Deciding whether or not to adopt a new technology, can be a tough decision. Does it improve my current reality? Have others adopted it? What does it cost?
When we look at the history of technological advances in the world, it’s interesting to hear what people said before eventually adopting a new technology. In 1876, for example, an internal Western Union memo read, “this telephone has too many shortcomings to be seriously considered as a means of communication.” Now nearly everyone has a phone!
Here’s a great list of technologies that people didn’t get behind at first and now take for granted from Me and My Double, a site devoted to telepresence technology.
The Wheel – This is the all-time classic that many companies still try to reinvent. If cartoons count as evidence, all the other cave men laughed at the inventor of the wheel, who was probably run over by his own invention in the end.
Central Air – Here’s an idea that was a little ahead of its time. In Ancient Rome, around the time of Emperor Nero, Seneca the Younger wrote that “In my own time there have been inventions of this sort … tubes for diffusing warmth equally through all parts of a building … . But the inventing of such things is drudgery for the lowest slaves; philosophy lies deeper.” The average marble edifice probably didn’t have very good insulation anyway, so the heating bill would have been enormous.
Trans-Atlantic Vessels – “The western Ocean is infinite and perhaps unnavigable.” That was the advice Ferdinand and Isabella received on Columbus’s hair-brained scheme to sail the long way around to India.
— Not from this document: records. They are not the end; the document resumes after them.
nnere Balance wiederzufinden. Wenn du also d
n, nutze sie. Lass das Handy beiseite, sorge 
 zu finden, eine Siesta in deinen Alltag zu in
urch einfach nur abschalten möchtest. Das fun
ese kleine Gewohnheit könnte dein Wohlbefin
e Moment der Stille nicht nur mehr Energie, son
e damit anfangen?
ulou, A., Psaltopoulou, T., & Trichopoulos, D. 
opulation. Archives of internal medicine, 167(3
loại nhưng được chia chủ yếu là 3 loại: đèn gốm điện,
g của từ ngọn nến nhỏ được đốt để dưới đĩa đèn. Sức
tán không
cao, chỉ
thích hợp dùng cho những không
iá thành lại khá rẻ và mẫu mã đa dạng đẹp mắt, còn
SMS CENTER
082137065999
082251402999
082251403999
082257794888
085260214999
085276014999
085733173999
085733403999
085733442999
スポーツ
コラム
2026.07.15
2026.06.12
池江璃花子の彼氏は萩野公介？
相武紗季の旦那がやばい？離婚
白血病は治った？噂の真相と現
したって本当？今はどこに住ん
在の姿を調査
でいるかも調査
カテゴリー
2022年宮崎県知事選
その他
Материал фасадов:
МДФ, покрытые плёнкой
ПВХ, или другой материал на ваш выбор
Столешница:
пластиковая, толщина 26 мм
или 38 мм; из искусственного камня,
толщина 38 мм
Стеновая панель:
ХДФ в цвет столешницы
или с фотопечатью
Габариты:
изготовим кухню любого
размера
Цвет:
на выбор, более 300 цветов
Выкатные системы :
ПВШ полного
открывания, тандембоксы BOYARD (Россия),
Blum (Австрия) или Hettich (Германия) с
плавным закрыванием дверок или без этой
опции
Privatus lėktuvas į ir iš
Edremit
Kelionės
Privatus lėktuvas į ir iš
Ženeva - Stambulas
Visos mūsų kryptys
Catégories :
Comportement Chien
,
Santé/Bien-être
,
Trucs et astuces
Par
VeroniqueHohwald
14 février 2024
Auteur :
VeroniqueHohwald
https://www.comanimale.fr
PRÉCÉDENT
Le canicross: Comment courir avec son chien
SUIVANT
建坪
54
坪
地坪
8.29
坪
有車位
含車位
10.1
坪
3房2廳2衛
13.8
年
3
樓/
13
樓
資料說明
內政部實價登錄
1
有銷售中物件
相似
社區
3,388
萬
Sometimes entrepreneurs have to pivot after launch.
The Telephone – Western Union, which single-handedly made the Pony Express obsolete, never saw this one coming. A memo from 1876 read, “This ‘telephone’ has too many shortcomings to be seriously considered as a means of communication. The device is inherently of no value to us.” Dropped the call.
Lightbulbs – A professor at Oxford University concluded, “When the Paris Exhibition of 1878 closes, electric light will close with it and no more will be heard of it.” It’s safe to say that one did not appear above his head at the time.
Military Airplanes – French military genius Ferdinand Foch concluded in 1904, “Airplanes are interesting toys but of no military value.” News must have traveled slow back then because that was one year after the Wright brothers listened to their investors and successfully took a flying leap. The US military came knocking on their door within a few months.
Cars – Henry Ford couldn’t get a loan for his assembly line from the Michigan Savings Bank. Their president advised, “The horse is here to stay but the automobile is only a novelty–a fad.” He was half right. Horses are still around.
Radio – In 1921, another investor laughed at the whole concept of broadcast media. “The wireless music box has no imaginable commercial value. Who would pay for a message sent to no one in particular?” We could generously say that he was an early promoter of personalization.
Computers – Yes, everyone has heard this quote by now but it never gets old. IBM’s chairman confidently announced in 1943, “I think there is a world market for maybe five computers.” Of course, computers weighed 30 tons back then and had less computing power than a pocket calculator. It didn’t take long for IBM to turn that around.
Telepresence Robots – In 2012, IEEE Spectrum summed up what many people had expressed in one way or another, “We’ve long been skeptical of the viability of telepresence robots that cost as much as a car.” As prices have dropped and designs have improved, however, the stage is now set for a new standard in business hardware.